---------- Task data

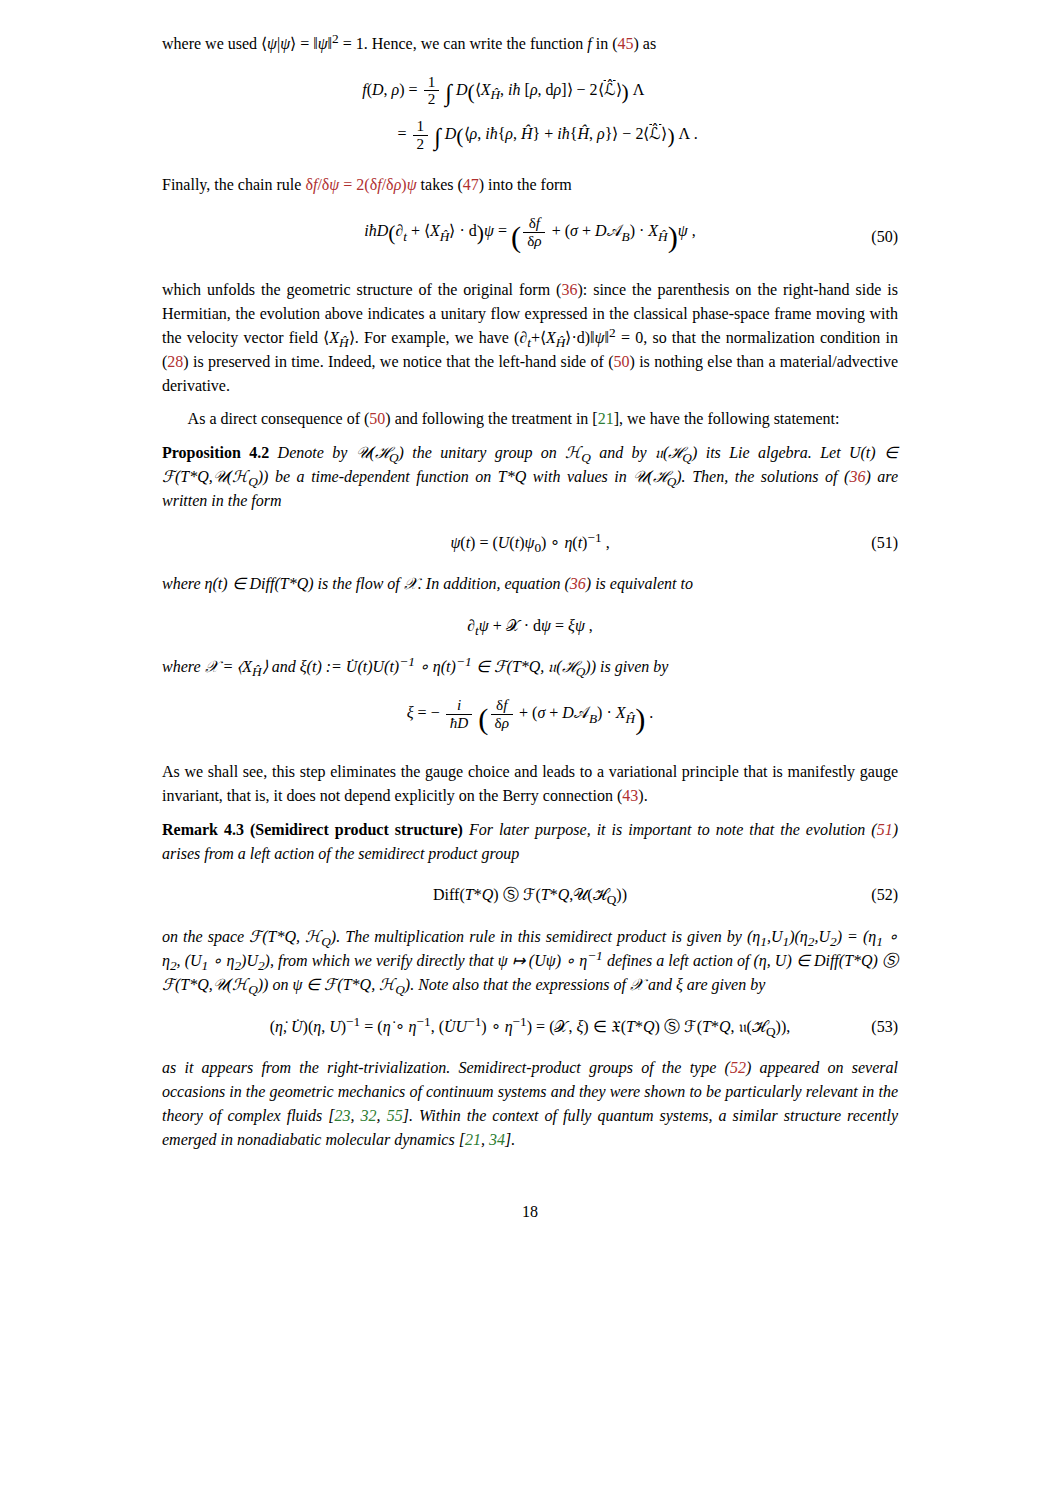where we used ⟨ψ|ψ⟩ = ‖ψ‖2 = 1. Hence, we can write the function f in (45) as
f(D, ρ) = 12 ∫ D(⟨XĤ, iħ [ρ, dρ]⟩ − 2⟨ℒ̂⟩) Λ
= 12 ∫ D(⟨ρ, iħ{ρ, Ĥ} + iħ{Ĥ, ρ}⟩ − 2⟨ℒ̂⟩) Λ .
Finally, the chain rule δf/δψ = 2(δf/δρ)ψ takes (47) into the form
iħD(∂t + ⟨XĤ⟩ · d) ψ = (δf δρ + (σ + D𝒜B) · XĤ) ψ , (50)
which unfolds the geometric structure of the original form (36): since the parenthesis on the right-hand side is Hermitian, the evolution above indicates a unitary flow expressed in the classical phase-space frame moving with the velocity vector field ⟨XĤ⟩. For example, we have (∂t+⟨XĤ⟩·d)‖ψ‖2 = 0, so that the normalization condition in (28) is preserved in time. Indeed, we notice that the left-hand side of (50) is nothing else than a material/advective derivative.
As a direct consequence of (50) and following the treatment in [21], we have the following statement:
Proposition 4.2 Denote by 𝒰(ℋQ) the unitary group on ℋQ and by 𝔲(ℋQ) its Lie algebra. Let U(t) ∈ ℱ(T*Q,𝒰(ℋQ)) be a time-dependent function on T*Q with values in 𝒰(ℋQ). Then, the solutions of (36) are written in the form
ψ(t) = (U(t)ψ0) ∘ η(t)−1 , (51)
where η(t) ∈ Diff(T*Q) is the flow of 𝒳. In addition, equation (36) is equivalent to
∂tψ + 𝒳 · dψ = ξψ ,
where 𝒳 = ⟨XĤ⟩ and ξ(t) := U̇(t)U(t)−1 ∘ η(t)−1 ∈ ℱ(T*Q, 𝔲(ℋQ)) is given by
ξ = − iħD (δf δρ + (σ + D𝒜B) · XĤ) .
As we shall see, this step eliminates the gauge choice and leads to a variational principle that is manifestly gauge invariant, that is, it does not depend explicitly on the Berry connection (43).
Remark 4.3 (Semidirect product structure) For later purpose, it is important to note that the evolution (51) arises from a left action of the semidirect product group
Diff(T*Q) Ⓢ ℱ(T*Q,𝒰(ℋQ)) (52)
on the space ℱ(T*Q, ℋQ). The multiplication rule in this semidirect product is given by (η1,U1)(η2,U2) = (η1 ∘ η2, (U1 ∘ η2)U2), from which we verify directly that ψ ↦ (Uψ) ∘ η−1 defines a left action of (η, U) ∈ Diff(T*Q) Ⓢ ℱ(T*Q,𝒰(ℋQ)) on ψ ∈ ℱ(T*Q, ℋQ). Note also that the expressions of 𝒳 and ξ are given by
(η̇, U̇)(η, U)−1 = (η̇ ∘ η−1, (U̇U−1) ∘ η−1) = (𝒳, ξ) ∈ 𝔛(T*Q) Ⓢ ℱ(T*Q, 𝔲(ℋQ)), (53)
as it appears from the right-trivialization. Semidirect-product groups of the type (52) appeared on several occasions in the geometric mechanics of continuum systems and they were shown to be particularly relevant in the theory of complex fluids [23, 32, 55]. Within the context of fully quantum systems, a similar structure recently emerged in nonadiabatic molecular dynamics [21, 34].
18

--------------------

Restate each line from the start of the listing through the line bearing "iħD(∂t + ⟨XĤ⟩" word for word. Drop the pictures.

where we used ⟨ψ|ψ⟩ = ‖ψ‖2 = 1. Hence, we can write the function f in (45) as
f(D, ρ) = 12 ∫ D(⟨XĤ, iħ [ρ, dρ]⟩ − 2⟨ℒ̂⟩) Λ
= 12 ∫ D(⟨ρ, iħ{ρ, Ĥ} + iħ{Ĥ, ρ}⟩ − 2⟨ℒ̂⟩) Λ .
Finally, the chain rule δf/δψ = 2(δf/δρ)ψ takes (47) into the form
iħD(∂t + ⟨XĤ⟩ · d) ψ = (δf δρ + (σ + D𝒜B) · XĤ) ψ , (50)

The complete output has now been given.